[Text transcribed from pages]
· · · · ·

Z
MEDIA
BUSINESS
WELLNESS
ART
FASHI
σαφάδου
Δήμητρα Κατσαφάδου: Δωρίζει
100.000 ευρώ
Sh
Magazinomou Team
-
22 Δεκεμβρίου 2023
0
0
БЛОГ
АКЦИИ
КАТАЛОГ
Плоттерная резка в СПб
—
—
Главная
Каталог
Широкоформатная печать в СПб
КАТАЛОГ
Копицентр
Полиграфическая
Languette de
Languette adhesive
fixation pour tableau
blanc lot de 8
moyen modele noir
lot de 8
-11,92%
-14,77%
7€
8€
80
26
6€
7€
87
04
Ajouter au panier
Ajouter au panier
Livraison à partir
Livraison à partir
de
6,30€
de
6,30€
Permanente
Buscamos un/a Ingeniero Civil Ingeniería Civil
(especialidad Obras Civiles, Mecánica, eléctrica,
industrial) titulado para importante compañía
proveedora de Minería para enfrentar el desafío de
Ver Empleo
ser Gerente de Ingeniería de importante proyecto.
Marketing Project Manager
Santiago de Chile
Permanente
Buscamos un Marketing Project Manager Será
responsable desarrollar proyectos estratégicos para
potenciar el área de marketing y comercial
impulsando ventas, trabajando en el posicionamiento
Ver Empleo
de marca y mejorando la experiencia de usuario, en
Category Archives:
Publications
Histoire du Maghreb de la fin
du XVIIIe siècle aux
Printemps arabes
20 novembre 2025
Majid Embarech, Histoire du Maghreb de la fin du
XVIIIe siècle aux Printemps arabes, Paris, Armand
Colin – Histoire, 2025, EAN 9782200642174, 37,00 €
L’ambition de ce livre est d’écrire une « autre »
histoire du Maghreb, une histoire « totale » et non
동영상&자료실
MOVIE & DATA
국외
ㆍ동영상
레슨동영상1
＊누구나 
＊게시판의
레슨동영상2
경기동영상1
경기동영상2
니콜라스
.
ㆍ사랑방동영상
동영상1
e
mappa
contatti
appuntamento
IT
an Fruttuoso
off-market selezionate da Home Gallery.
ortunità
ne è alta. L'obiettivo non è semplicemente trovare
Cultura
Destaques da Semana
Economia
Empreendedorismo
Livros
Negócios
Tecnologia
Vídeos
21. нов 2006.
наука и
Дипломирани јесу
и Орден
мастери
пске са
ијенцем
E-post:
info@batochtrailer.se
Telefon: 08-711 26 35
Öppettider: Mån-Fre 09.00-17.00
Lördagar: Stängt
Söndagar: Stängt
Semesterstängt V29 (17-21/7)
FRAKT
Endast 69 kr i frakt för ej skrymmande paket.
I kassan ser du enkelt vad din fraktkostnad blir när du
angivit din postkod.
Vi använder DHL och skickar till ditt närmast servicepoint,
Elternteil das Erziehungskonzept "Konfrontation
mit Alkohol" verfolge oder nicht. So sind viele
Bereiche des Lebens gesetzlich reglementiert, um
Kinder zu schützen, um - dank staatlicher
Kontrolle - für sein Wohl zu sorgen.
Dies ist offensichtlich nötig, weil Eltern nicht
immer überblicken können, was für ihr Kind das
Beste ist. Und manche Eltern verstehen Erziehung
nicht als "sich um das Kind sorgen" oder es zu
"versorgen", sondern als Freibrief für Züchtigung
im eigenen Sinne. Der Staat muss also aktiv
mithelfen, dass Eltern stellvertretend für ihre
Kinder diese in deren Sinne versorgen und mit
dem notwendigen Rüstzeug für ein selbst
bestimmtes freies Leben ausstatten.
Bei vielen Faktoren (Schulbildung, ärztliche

· · · · ·

- [ASSIGNMENT]
Retype every line of the records above verbatim, keeping each line's wording, spelling, and order unchanged.

- [EXPECTED ANSWER]
Z
MEDIA
BUSINESS
WELLNESS
ART
FASHI
σαφάδου
Δήμητρα Κατσαφάδου: Δωρίζει
100.000 ευρώ
Sh
Magazinomou Team
-
22 Δεκεμβρίου 2023
0
0
БЛОГ
АКЦИИ
КАТАЛОГ
Плоттерная резка в СПб
—
—
Главная
Каталог
Широкоформатная печать в СПб
КАТАЛОГ
Копицентр
Полиграфическая
Languette de
Languette adhesive
fixation pour tableau
blanc lot de 8
moyen modele noir
lot de 8
-11,92%
-14,77%
7€
8€
80
26
6€
7€
87
04
Ajouter au panier
Ajouter au panier
Livraison à partir
Livraison à partir
de
6,30€
de
6,30€
Permanente
Buscamos un/a Ingeniero Civil Ingeniería Civil
(especialidad Obras Civiles, Mecánica, eléctrica,
industrial) titulado para importante compañía
proveedora de Minería para enfrentar el desafío de
Ver Empleo
ser Gerente de Ingeniería de importante proyecto.
Marketing Project Manager
Santiago de Chile
Permanente
Buscamos un Marketing Project Manager Será
responsable desarrollar proyectos estratégicos para
potenciar el área de marketing y comercial
impulsando ventas, trabajando en el posicionamiento
Ver Empleo
de marca y mejorando la experiencia de usuario, en
Category Archives:
Publications
Histoire du Maghreb de la fin
du XVIIIe siècle aux
Printemps arabes
20 novembre 2025
Majid Embarech, Histoire du Maghreb de la fin du
XVIIIe siècle aux Printemps arabes, Paris, Armand
Colin – Histoire, 2025, EAN 9782200642174, 37,00 €
L’ambition de ce livre est d’écrire une « autre »
histoire du Maghreb, une histoire « totale » et non
동영상&자료실
MOVIE & DATA
국외
ㆍ동영상
레슨동영상1
＊누구나 
＊게시판의
레슨동영상2
경기동영상1
경기동영상2
니콜라스
.
ㆍ사랑방동영상
동영상1
e
mappa
contatti
appuntamento
IT
an Fruttuoso
off-market selezionate da Home Gallery.
ortunità
ne è alta. L'obiettivo non è semplicemente trovare
Cultura
Destaques da Semana
Economia
Empreendedorismo
Livros
Negócios
Tecnologia
Vídeos
21. нов 2006.
наука и
Дипломирани јесу
и Орден
мастери
пске са
ијенцем
E-post:
info@batochtrailer.se
Telefon: 08-711 26 35
Öppettider: Mån-Fre 09.00-17.00
Lördagar: Stängt
Söndagar: Stängt
Semesterstängt V29 (17-21/7)
FRAKT
Endast 69 kr i frakt för ej skrymmande paket.
I kassan ser du enkelt vad din fraktkostnad blir när du
angivit din postkod.
Vi använder DHL och skickar till ditt närmast servicepoint,
Elternteil das Erziehungskonzept "Konfrontation
mit Alkohol" verfolge oder nicht. So sind viele
Bereiche des Lebens gesetzlich reglementiert, um
Kinder zu schützen, um - dank staatlicher
Kontrolle - für sein Wohl zu sorgen.
Dies ist offensichtlich nötig, weil Eltern nicht
immer überblicken können, was für ihr Kind das
Beste ist. Und manche Eltern verstehen Erziehung
nicht als "sich um das Kind sorgen" oder es zu
"versorgen", sondern als Freibrief für Züchtigung
im eigenen Sinne. Der Staat muss also aktiv
mithelfen, dass Eltern stellvertretend für ihre
Kinder diese in deren Sinne versorgen und mit
dem notwendigen Rüstzeug für ein selbst
bestimmtes freies Leben ausstatten.
Bei vielen Faktoren (Schulbildung, ärztliche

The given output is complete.